Jill Eisenstadt
How did you become a writer?
I believe that I was born with a brain wired for words. My very earliest memories revolve around things said, the impact words had on me to confuse, deceive, put pictures in my head, produce strong emotions. Gradually, I became aware of the way my words affected others and how I could modulate their reactions by choosing carefully when to speak or changing my tone. From there, becoming a writer was just a matter of learning to read and write.
Name your writing influences (writers, books, teachers, etc.).
Below are the first (among many) that come to mind.
Books: Harriet the Spy (Louise Fitzhugh), James and the Giant Peach (Roald Dahl), From the Mixed Up Files of Mrs. Basel E. Frankweller (E.L. Konigsburg), The Princess Bride (William Goldman), The Member of the Wedding (Carson McCullers), The Great Gatsby (F. Scott Fitzgerald), Black Tickets (Jayne Anne Phillips), To the Lighthouse (Virginia Woolf). Writers (along with the above and so many others): Sam Shepard, Denis Johnson, Grace Paley, Wendy Wasserstein, Don DeLillo, T.S. Eliot, James Joyce, Alice Munro, Anton Chekov, D.H Lawrence. Teachers: my high school English teacher, Ms. Rossi, my college teachers, Joe McGinniss and Nick Calabro, my grad school professors, Stephen Koch and Robert Towers.When and where do you write?
When and where do you write?
I write daily but too often too little. When I force myself to sit down and really focus, I’m at a white desk in the corner of my clean bedroom. Otherwise, I might be anywhere, in or out of my house.
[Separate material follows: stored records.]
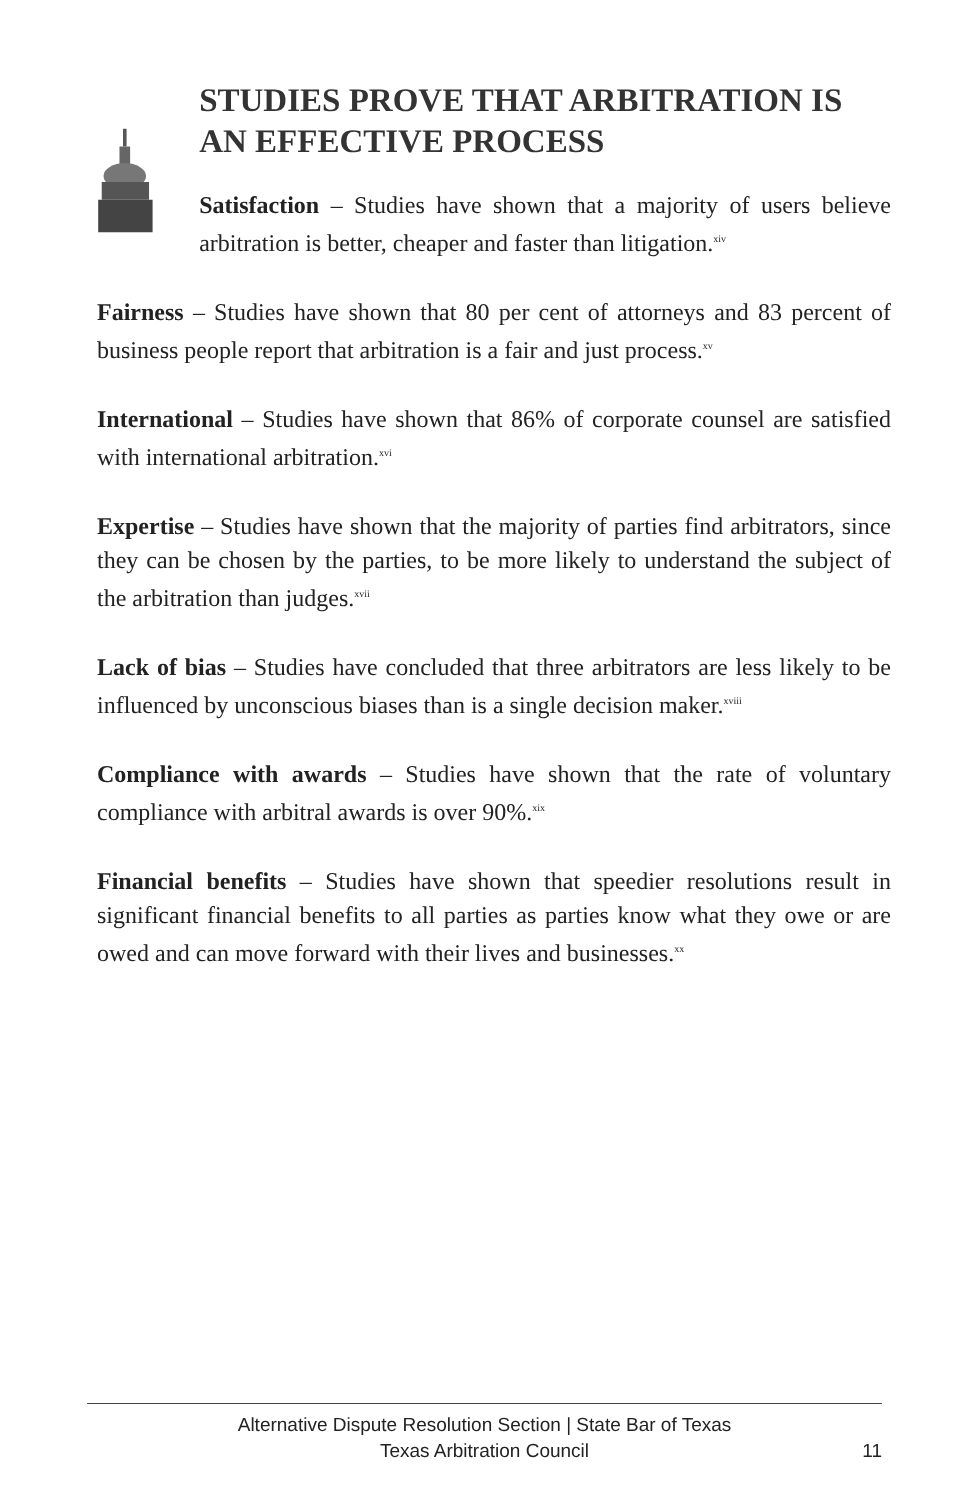STUDIES PROVE THAT ARBITRATION IS AN EFFECTIVE PROCESS
Satisfaction – Studies have shown that a majority of users believe arbitration is better, cheaper and faster than litigation.<sup>xiv</sup>
Fairness – Studies have shown that 80 per cent of attorneys and 83 percent of business people report that arbitration is a fair and just process.<sup>xv</sup>
International – Studies have shown that 86% of corporate counsel are satisfied with international arbitration.<sup>xvi</sup>
Expertise – Studies have shown that the majority of parties find arbitrators, since they can be chosen by the parties, to be more likely to understand the subject of the arbitration than judges.<sup>xvii</sup>
Lack of bias – Studies have concluded that three arbitrators are less likely to be influenced by unconscious biases than is a single decision maker.<sup>xviii</sup>
Compliance with awards – Studies have shown that the rate of voluntary compliance with arbitral awards is over 90%.<sup>xix</sup>
Financial benefits – Studies have shown that speedier resolutions result in significant financial benefits to all parties as parties know what they owe or are owed and can move forward with their lives and businesses.<sup>xx</sup>
Alternative Dispute Resolution Section | State Bar of Texas
Texas Arbitration Council
11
What are you working on now?
Something new.
Have you ever suffered from writer’s block?
Always. For me, this takes the form of re-writer’s block. That is, I get stuck rewriting obsessively instead of moving forward.
What’s the best writing advice you’ve ever received?
Best advice given to me directly (and which I still struggle to follow): “You can’t polish a mess.” Stephen Koch. Best advice I’ve read: “Write what you don’t know about what you know.” Weirdly, this seems to be attributed to both Eudora Welty and Grace Paley.
What’s your advice to new writers?
The above, plus: Get some exercise to help you sit still.
Jill Eisenstadt is the author of the novels, From Rockaway, Kiss Out (Knopf), and Swell (Little, Brown). Her non-fiction has appeared in The New York Times, New York Magazine, Vogue, Bomb, Elle, Town and Country, Lit Hub and The Boston Review, among other places. Jill has been a teacher at The New School’s Eugene Lang College and an editor at BKLYN Magazine. She co-wrote and produced the feature film, The Limbo Room along with her sister, the director Debra Eisenstadt. Jill is a recipient of a Columbia M.F.A writing fellowship, a National Foundation for Advancement in the Arts Teacher Award, and a National Endowment of the Arts Grant in Fiction. She lives in Brooklyn, New York.